The Heart of the World

I recently had the pleasure to meet Los Mamos de la Sierra Nevada de Santa Marta at an environmental philanthropy forum in Miami sponsored by Poder, a Latin American business magazine.

The Mamos are known as the “Elder Brothers” of the Sierra Nevada mountain range in Colombia – an area they call “the Heart of the World.” The health of their mountains, they believe, reflects the health of our planet. I agree.

The Sierra Nevada are the world’s tallest coastal mountain range. They rise from the temperate Caribbean coast into snow-capped mountains almost 20,000 feet high that feed 35 watersheds. These watersheds support the area’s 1.5 million residents, the nearby farming plains, and the region’s 50,000 indigenous people.

Once you get above around 10,000 feet, 100 percent of the reptiles and amphibians can be found nowhere else in the world but in the Sierra. The mountains boast well over 3,000 different species of plants, and play host to the migratory birds traveling between South America and the US and Canada. They are home to people speaking a language found nowhere else in the world.

But as the Mamos will tell you, the “Heart of the World” is changing. And rapidly.

Snowcaps are shrinking. Rivers and streams are drying up. Biodiversity is declining. The soil is eroding. And the birds are flying elsewhere.  This is happening in the heart of the world and, I’m sad to say, spreading throughout the earth’s biosystems.

The story of the Mamos, and of global warming changing their way of life, is not the last chapter in an anthropology book, but the first chapter in the book of all of us.

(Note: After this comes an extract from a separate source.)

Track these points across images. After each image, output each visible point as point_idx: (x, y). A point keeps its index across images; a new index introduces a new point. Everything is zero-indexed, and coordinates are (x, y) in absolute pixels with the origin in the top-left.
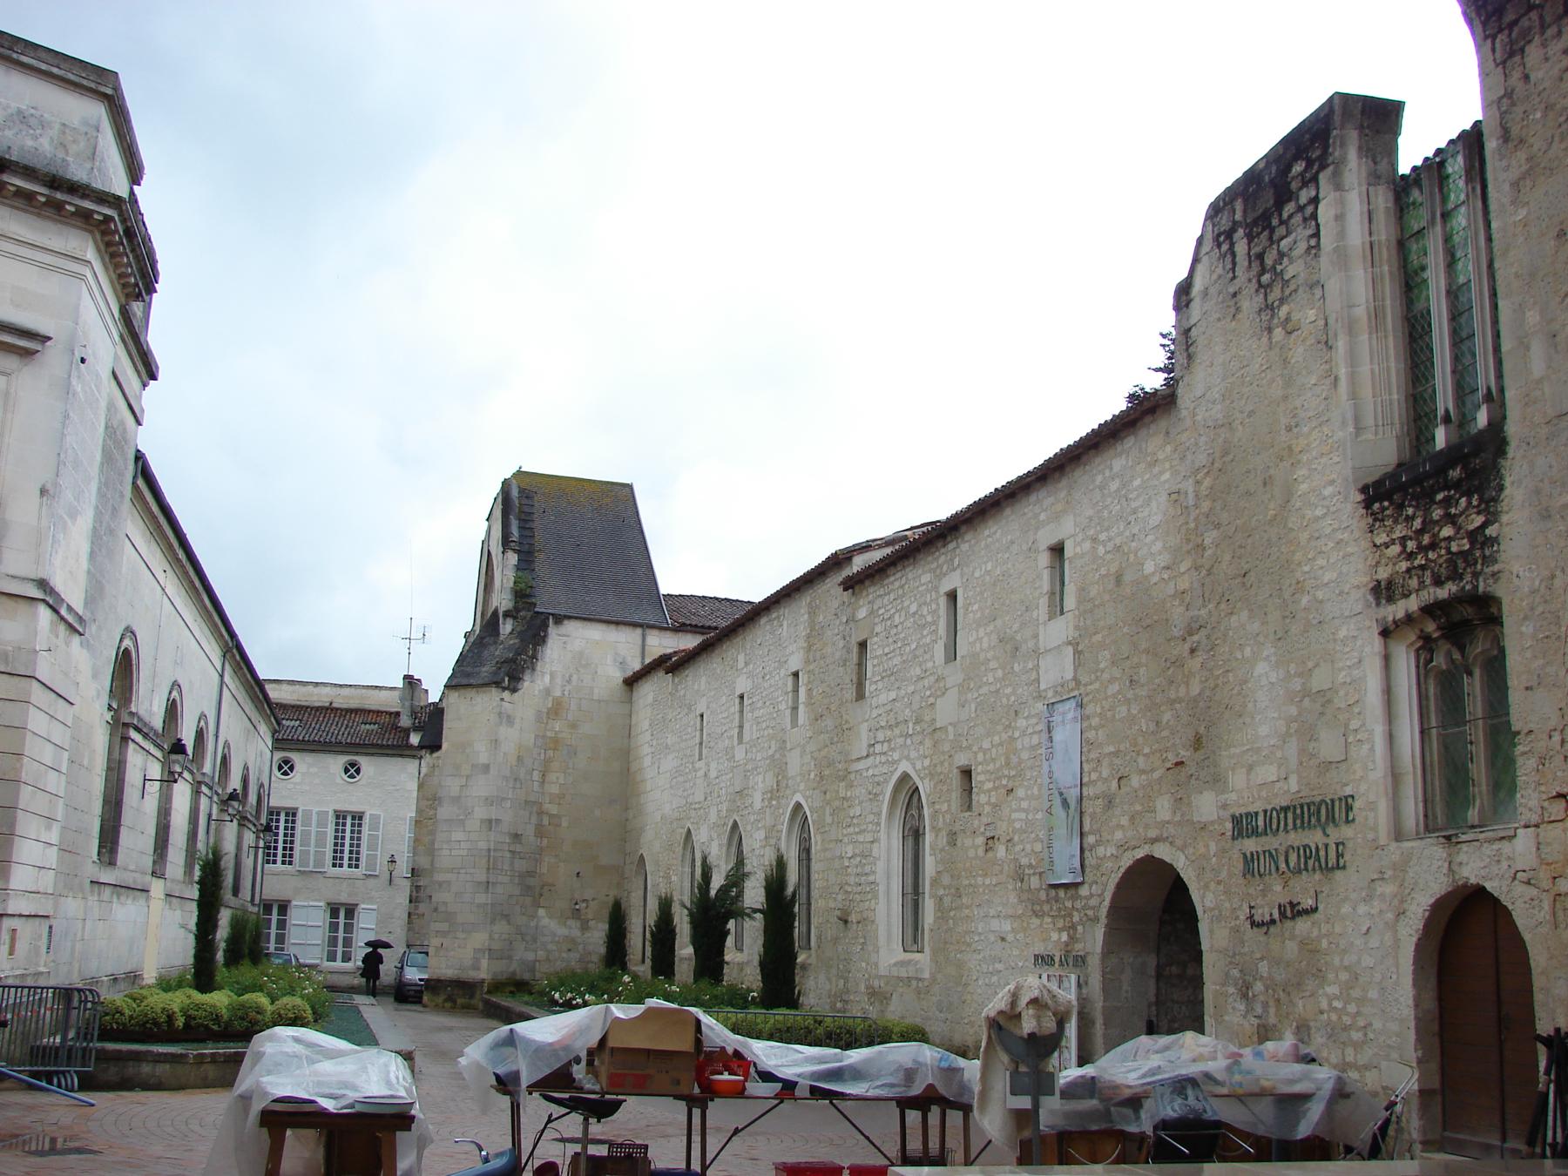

Climate change will get us all if we don’t act fast, and act strongly.

The United States, with 5 percent of the world’s population, is responsible for 25 percent of the world’s global warming pollution. So for those of us in the U.S. and in big cities throughout Latin America, our job is to adopt the policies and practices that will solve the global climate crisis. Energy efficiency. Renewable energy. Market transformation. And to do all of this in a big way.

Some say wait. But as the Elder Brothers will tell you, the planet is not waiting.

Some say it’s too expensive. The truth is, it’s too expensive to keep wasting energy and using dirty energy.

The longer we wait, the dirtier the air and water, the more costly the switch to clean energy. The longer we wait, the more we’ll lose of human history. The more we’ll lose of our culture and the natural world around us. And, as the Elders will tell you, the more we’ll lose of our heart.